George Carlin and Billy Crystal were supposed to share the stage with each other for the first time in 1975, when Carlin hosted the debut episode of Saturday Night Live. Crystal was scheduled to perform during the inaugural broadcast, but his piece ran a little long and was cut. “It was one of the hardest nights in my young career,” Crystal told Hoda Kotb in 2024. “The thing about it was George Carlin was the host, and on my script, the page says, ‘George Carlin introduces Billy Crystal.’ His line was, ‘People wanna know where the young comics are coming from—Billy Crystal is coming from over there!’ Well, the page in the script says, ‘Monologue to come,’ and it’s a blank page. So it never came!”

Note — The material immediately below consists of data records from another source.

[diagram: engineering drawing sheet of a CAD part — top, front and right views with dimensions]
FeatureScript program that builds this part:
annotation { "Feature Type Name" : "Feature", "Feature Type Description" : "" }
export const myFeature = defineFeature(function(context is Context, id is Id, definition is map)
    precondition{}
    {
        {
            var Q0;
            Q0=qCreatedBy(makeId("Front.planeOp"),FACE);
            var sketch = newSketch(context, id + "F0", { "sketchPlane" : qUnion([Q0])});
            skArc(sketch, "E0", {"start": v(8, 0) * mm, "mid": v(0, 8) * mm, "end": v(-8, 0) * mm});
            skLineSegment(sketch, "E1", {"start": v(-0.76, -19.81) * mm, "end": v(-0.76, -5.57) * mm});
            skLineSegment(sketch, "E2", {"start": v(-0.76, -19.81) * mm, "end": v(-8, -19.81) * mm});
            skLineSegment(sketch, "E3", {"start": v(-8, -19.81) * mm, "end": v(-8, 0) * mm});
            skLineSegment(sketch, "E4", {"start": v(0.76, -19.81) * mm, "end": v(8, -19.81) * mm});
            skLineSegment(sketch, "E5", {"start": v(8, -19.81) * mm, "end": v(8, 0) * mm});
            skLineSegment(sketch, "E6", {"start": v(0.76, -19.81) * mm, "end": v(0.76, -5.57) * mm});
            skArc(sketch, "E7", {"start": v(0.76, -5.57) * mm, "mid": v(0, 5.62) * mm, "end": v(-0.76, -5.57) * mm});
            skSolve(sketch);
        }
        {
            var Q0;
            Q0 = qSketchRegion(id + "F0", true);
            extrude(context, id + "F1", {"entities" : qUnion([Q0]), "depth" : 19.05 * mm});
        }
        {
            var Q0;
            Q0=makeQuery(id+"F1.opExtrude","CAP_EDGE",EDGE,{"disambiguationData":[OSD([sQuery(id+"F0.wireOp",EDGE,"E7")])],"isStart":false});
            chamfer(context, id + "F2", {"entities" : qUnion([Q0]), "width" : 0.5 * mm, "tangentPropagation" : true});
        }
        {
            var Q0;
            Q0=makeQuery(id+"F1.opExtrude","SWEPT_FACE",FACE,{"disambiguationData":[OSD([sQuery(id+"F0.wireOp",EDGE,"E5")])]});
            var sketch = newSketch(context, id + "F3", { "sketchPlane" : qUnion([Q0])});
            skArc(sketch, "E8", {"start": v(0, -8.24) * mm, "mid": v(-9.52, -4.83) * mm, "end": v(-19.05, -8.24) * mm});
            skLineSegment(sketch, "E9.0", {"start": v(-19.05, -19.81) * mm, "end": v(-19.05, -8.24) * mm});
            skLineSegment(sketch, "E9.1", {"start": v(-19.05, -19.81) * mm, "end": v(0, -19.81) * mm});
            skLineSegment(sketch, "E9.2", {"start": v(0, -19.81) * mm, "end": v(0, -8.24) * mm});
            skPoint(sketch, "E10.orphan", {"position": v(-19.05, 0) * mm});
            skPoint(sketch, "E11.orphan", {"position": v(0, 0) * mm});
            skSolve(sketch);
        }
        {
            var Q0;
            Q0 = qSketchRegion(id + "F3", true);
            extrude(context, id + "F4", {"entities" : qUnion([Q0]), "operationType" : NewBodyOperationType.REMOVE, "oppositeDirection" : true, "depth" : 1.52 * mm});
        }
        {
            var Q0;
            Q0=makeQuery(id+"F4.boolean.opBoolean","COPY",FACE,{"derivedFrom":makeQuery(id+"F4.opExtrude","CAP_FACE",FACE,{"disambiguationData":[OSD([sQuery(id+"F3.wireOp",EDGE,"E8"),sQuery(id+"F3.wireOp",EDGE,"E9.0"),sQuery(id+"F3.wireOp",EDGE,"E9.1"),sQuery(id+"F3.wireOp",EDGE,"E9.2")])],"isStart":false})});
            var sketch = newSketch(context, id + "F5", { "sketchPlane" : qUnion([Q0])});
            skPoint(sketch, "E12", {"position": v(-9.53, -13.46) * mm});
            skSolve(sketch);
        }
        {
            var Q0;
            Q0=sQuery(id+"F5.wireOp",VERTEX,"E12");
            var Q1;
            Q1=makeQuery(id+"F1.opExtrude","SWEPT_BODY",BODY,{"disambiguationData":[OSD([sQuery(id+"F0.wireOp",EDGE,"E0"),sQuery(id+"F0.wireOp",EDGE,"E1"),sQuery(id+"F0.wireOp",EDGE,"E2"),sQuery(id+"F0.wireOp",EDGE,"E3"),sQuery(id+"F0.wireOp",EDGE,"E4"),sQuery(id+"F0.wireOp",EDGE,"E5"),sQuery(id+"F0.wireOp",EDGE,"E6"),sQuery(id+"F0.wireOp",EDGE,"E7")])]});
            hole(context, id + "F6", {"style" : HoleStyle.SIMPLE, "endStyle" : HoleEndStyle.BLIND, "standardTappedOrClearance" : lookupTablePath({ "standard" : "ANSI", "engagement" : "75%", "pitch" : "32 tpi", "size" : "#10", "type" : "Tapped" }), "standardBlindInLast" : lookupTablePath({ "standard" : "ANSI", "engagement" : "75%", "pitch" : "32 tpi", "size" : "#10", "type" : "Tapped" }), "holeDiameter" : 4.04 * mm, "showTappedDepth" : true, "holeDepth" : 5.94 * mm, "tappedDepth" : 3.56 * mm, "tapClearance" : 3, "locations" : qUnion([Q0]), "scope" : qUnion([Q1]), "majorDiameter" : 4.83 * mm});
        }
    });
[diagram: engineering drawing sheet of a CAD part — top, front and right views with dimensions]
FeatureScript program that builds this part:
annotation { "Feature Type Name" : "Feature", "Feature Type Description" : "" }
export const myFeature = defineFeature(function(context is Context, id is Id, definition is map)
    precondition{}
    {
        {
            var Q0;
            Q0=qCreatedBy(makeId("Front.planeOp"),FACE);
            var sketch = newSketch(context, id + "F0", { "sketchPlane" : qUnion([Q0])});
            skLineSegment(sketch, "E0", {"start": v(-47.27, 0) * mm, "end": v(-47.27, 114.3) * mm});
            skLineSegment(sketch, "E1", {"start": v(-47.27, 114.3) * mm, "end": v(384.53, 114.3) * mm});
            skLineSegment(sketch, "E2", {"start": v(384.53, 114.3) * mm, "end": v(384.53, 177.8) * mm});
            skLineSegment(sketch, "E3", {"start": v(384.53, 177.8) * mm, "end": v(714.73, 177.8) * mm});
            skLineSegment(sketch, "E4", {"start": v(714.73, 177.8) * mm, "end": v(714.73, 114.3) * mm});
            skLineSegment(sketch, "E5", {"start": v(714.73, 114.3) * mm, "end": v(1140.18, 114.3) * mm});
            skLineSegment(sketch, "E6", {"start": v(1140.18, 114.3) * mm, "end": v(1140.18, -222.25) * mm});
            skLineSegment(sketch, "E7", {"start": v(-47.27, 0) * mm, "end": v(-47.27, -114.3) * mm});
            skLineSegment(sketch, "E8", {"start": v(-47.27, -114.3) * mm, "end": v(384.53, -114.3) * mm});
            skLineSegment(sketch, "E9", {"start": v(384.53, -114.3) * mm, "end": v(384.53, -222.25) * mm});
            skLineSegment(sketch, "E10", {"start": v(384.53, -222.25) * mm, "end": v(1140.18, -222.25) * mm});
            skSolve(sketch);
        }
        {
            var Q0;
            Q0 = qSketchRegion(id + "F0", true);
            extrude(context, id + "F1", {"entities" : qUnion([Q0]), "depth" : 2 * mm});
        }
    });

Carlin returned to host SNL in 1984, and by then, Crystal had joined the show as a regular cast member. This time around, Carlin was determined to appear in sketches, rather than just do stand-up. He worked with Crystal twice that night, first in a talk show segment where Crystal hosted a panel of guests that included Carlin as a fireman, Martin Short as an albino lounge singer, and Christopher Guest as a ventriloquist named Señor Cosa.
Later on, Carlin and Crystal were paired up for a sketch in which Carlin played Crystal’s father. Carlin’s character is a veteran cop who wants his son, Bobby (Crystal), to follow in his footsteps, but Bobby doesn’t think he’s cut out for the job. After all, he explains, in the midterm exams, he finished 115th—out of 115. When Bobby accidentally shoots himself toward the end of the sketch, he tells his father, “Would you call the ambulance? It’s 811!” “It’s 911!” Carlin barks at him:
Reflecting on the show in his posthumous memoir, Last Words, Carlin felt that he’d done a really good job in the sketches. Martin Short even came up to him at the cast party afterward and told him he was “terrific.” Carlin then went over to Crystal and said, “So long, man. The sketch went nice, didn’t it?” Knowing Crystal was planning to leave SNL for the movies the following year, Carlin added, “Maybe we’ll get to do a movie together one day.”
Crystal’s reaction to the comment was anything but enthusiastic. “And he gave me this look as if I was some kind of a bug. Like, ‘Oh yeah? That certainly doesn’t work into my plans,’” Carlin remembered. Because of that, Carlin reveled in the fact that he landed a substantial role in a movie before Crystal did—in 1987’s Outrageous Fortune—and that he was honored with a star on the Hollywood Walk of Fame first. And although Carlin agreed to perform at a couple of the Comic Relief fundraisers Crystal co-hosted years later, he never forgot the lukewarm response he received from Crystal back in 1984.
“Still, for that one moment, f–k him,” Carlin wrote, in conclusion.